ISO:{"build_id": "2014-08-11_12-45-06", "mirantis": "yes", "build_number": "169", "ostf_sha": "09b6bccf7d476771ac859bb3c76c9ebec9da9e1f", "nailgun_sha": "04ada3cd7ef14f6741a05fd5d6690260f9198095", "production": "docker", "api": "1.0", "fuelmain_sha": "43374c706b4fdce28aeb4ef11e69a53f41646740", "astute_sha": "6db5f5031b74e67b92fcac1f7998eaa296d68025", "release": "5.0.1", "fuellib_sha": "a31dbac8fff9cf6bc4cd0d23459670e34b27a9ab"}
Steps to reproduce:
1. Install OS(CentOS, neutron GRE, Murano, Savanna, Ceilometer, 3 contollers, 1 compute)
2. Wait for ~12 hours (a night for example)

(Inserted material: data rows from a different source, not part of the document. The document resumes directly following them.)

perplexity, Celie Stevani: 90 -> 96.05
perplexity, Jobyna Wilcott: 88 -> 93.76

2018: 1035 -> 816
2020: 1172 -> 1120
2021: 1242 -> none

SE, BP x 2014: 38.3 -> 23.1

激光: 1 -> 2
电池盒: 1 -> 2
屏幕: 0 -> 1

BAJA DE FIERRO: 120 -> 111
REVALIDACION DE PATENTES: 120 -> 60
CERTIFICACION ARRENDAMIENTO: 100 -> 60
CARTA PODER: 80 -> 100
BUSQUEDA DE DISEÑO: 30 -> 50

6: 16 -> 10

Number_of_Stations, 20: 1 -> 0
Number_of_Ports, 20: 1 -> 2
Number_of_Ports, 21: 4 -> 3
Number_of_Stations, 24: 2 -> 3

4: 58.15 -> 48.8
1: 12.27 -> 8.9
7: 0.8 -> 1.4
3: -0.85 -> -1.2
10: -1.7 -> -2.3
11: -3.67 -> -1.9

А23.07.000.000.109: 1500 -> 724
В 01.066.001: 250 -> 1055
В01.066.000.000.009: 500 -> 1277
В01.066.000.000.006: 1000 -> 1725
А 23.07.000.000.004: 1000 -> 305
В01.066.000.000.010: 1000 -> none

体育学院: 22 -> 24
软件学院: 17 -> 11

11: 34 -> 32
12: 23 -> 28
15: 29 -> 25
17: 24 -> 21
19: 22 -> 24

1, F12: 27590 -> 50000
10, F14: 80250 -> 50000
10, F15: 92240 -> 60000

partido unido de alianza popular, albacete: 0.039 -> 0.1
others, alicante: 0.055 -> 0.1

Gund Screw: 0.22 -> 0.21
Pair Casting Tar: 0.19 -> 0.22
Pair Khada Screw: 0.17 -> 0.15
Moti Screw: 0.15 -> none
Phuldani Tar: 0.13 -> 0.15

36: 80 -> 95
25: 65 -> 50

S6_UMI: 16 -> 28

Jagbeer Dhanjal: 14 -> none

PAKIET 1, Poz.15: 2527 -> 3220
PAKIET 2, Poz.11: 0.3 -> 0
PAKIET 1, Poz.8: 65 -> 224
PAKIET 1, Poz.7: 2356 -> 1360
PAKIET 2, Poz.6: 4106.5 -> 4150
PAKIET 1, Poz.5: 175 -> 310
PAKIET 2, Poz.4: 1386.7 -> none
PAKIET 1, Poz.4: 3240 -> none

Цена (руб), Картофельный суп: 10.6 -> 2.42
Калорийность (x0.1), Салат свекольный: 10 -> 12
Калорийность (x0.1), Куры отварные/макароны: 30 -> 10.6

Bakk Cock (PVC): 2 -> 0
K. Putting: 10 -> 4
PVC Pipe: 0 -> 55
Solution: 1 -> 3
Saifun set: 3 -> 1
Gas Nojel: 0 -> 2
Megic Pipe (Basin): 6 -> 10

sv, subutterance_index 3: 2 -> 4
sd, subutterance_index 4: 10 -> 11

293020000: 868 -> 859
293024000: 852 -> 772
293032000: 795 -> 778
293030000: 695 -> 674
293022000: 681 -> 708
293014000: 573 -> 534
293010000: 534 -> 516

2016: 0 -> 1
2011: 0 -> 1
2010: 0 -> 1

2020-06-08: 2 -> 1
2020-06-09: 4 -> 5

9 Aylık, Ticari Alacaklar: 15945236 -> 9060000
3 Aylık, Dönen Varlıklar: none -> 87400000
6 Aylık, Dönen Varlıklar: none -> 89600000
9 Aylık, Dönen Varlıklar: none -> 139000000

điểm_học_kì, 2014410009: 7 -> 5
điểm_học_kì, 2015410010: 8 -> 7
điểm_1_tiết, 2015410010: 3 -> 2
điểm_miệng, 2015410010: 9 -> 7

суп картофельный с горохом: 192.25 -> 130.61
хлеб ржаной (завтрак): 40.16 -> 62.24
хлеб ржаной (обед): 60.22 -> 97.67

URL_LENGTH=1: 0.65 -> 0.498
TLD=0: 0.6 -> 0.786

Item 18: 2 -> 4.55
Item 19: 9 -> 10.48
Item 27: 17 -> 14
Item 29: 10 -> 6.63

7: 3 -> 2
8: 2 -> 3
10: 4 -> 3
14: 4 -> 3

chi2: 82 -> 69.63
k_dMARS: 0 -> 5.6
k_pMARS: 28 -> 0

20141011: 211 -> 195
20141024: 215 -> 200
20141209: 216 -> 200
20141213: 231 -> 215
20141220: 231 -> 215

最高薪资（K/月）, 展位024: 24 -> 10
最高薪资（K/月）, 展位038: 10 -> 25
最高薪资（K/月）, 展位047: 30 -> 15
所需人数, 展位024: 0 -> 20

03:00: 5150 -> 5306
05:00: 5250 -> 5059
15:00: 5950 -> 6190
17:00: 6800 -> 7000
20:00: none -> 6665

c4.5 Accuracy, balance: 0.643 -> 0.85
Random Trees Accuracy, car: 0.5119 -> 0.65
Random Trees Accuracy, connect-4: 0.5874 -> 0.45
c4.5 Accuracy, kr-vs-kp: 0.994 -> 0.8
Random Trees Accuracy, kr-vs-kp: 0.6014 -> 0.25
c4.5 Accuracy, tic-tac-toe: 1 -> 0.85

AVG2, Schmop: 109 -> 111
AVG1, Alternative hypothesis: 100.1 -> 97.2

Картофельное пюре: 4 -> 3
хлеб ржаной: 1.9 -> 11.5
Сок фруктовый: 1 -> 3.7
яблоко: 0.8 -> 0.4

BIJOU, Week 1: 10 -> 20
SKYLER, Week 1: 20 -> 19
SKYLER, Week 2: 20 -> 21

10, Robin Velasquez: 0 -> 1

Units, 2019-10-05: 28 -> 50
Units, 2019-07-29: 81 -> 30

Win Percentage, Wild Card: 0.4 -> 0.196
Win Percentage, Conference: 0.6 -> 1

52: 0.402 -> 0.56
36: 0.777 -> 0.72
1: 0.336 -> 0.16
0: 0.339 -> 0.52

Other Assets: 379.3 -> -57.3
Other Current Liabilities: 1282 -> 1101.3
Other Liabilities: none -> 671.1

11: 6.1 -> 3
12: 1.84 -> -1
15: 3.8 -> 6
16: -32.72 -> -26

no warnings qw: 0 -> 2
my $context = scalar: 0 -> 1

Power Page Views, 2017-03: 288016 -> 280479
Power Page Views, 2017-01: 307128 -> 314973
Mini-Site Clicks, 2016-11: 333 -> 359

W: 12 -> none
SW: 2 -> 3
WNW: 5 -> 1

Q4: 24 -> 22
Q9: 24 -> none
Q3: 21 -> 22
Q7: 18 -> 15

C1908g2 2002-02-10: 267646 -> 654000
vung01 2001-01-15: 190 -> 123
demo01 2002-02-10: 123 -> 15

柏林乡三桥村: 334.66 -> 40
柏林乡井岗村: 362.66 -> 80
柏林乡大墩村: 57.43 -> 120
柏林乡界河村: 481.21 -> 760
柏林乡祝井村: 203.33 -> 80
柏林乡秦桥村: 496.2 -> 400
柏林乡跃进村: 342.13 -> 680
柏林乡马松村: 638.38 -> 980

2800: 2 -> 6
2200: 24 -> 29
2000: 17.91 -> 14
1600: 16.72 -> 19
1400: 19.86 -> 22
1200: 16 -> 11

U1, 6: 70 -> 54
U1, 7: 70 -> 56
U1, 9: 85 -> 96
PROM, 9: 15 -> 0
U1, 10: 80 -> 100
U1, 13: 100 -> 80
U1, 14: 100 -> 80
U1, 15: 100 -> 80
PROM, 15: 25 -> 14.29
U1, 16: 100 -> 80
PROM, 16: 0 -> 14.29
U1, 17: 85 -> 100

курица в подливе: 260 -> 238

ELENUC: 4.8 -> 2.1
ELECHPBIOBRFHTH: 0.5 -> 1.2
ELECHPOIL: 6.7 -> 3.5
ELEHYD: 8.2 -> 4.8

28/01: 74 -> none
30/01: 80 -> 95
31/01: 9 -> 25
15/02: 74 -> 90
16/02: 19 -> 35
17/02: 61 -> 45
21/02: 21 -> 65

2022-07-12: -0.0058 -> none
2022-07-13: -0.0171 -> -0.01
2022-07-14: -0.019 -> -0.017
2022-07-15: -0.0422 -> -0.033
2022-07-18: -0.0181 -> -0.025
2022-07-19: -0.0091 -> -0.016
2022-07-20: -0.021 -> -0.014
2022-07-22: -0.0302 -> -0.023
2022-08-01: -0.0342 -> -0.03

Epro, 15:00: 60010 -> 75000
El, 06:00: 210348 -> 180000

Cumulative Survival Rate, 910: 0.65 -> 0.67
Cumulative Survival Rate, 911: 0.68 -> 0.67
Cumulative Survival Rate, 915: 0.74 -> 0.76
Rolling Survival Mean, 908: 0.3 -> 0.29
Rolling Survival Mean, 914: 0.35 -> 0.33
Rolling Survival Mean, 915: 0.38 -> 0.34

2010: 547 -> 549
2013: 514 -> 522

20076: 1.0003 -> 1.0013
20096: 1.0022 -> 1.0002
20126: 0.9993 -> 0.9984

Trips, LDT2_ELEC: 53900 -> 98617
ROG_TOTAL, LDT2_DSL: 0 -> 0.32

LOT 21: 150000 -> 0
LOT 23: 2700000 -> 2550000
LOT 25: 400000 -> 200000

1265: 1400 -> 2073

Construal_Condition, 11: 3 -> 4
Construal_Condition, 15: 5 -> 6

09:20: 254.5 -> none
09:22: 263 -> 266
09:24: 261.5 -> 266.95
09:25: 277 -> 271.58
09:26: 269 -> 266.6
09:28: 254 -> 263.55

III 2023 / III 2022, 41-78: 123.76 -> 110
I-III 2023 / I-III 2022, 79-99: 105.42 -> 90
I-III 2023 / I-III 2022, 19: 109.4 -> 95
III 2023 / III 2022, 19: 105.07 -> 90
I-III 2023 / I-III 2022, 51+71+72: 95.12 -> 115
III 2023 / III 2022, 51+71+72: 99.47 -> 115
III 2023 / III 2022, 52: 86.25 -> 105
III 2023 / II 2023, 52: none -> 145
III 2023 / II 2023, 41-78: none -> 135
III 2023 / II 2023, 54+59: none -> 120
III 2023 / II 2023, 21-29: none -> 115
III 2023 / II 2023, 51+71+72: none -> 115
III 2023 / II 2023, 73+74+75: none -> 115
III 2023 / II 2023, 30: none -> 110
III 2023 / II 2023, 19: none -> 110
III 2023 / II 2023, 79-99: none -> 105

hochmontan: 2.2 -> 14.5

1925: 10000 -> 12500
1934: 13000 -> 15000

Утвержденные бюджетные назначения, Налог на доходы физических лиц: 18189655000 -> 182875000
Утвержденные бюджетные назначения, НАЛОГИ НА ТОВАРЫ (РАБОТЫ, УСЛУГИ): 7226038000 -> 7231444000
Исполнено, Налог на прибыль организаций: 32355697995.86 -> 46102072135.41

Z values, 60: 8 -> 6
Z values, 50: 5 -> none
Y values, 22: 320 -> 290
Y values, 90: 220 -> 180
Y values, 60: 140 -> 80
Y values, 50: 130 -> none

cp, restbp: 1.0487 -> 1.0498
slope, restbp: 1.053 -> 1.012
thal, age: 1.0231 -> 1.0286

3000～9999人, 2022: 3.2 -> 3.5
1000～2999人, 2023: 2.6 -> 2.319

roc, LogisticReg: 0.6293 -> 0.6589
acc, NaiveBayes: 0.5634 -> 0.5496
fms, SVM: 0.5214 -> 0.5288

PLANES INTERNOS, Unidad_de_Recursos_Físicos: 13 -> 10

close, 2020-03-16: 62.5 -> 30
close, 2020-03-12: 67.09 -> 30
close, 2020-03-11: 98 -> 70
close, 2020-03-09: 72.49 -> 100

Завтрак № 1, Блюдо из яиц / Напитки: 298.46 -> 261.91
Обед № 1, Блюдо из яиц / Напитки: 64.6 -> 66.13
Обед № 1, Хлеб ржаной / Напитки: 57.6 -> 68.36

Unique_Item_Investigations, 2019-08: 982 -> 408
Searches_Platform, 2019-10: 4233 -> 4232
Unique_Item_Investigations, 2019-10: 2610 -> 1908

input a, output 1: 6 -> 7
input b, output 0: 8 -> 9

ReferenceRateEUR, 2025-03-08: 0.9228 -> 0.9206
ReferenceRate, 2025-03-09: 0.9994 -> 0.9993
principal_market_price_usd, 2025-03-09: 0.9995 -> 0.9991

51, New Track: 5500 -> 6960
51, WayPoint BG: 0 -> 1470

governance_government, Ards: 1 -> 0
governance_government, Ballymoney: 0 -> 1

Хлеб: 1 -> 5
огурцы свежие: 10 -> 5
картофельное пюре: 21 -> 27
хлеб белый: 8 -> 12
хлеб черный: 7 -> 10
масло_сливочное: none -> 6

3. Go to controller and execute 'nova-manage service list'
Actual result:
We can see:
root@node-1:~# nova-manage service list
Binary Host Zone Status State Updated_At
nova-conductor node-1 internal enabled :-) 2014-08-12 08:00:53
nova-consoleauth node-1 internal enabled :-) 2014-08-12 08:00:53
nova-cert node-1 internal enabled :-) 2014-08-12 08:00:53
nova-scheduler node-1 internal enabled :-) 2014-08-12 08:00:53
nova-consoleauth node-2 internal enabled XXX 2014-08-11 19:19:18
nova-conductor node-2 internal enabled XXX 2014-08-11 19:19:11
nova-scheduler node-2 internal enabled :-) 2014-08-12 08:00:48
nova-cert node-2 internal enabled XXX 2014-08-11 19:19:18
nova-conductor node-3 internal enabled XXX 2014-08-11 19:19:12
nova-scheduler node-3 internal enabled XXX 2014-08-11 19:19:16
nova-cert node-3 internal enabled XXX 2014-08-11 19:19:20
nova-consoleauth node-3 internal enabled XXX 2014-08-11 19:19:14
nova-compute node-4 nova enabled :-) 2014-08-12 08:00:48
After looking at the env a bit, I see the following:
1. Nova services are actually up, but they fail to update their status in the database, so nova-manage services list shows them as disabled
2. Nova services fail to update their state in the database because SQLAlchemy refuses to open a new db connection (http:// paste.openstack .org/show/ 93736/), as it thinks 10+30 connections are already opened (10 in the pool, 30 - overflow)
3. lsof shows that nova-conductor and other services don't have *any* open connections to MySQL
4. This looks very similar to the known SQLAlchemy issue - https:/ /bitbucket. org/zzzeek/ sqlalchemy/ issue/2772 , which was fixed in 0.8.3 (http:// docs.sqlalchemy .org/en/ latest/ changelog/ changelog_ 08.html# change- a95b0f6765fdf5e bdf844806fb2aa1 22) and we are using 0.8.2 right now
5. Restart of the services helps, but that's not an option, of course
Upgrade to the latest SQLAlchemy 0.8.x release should fix this.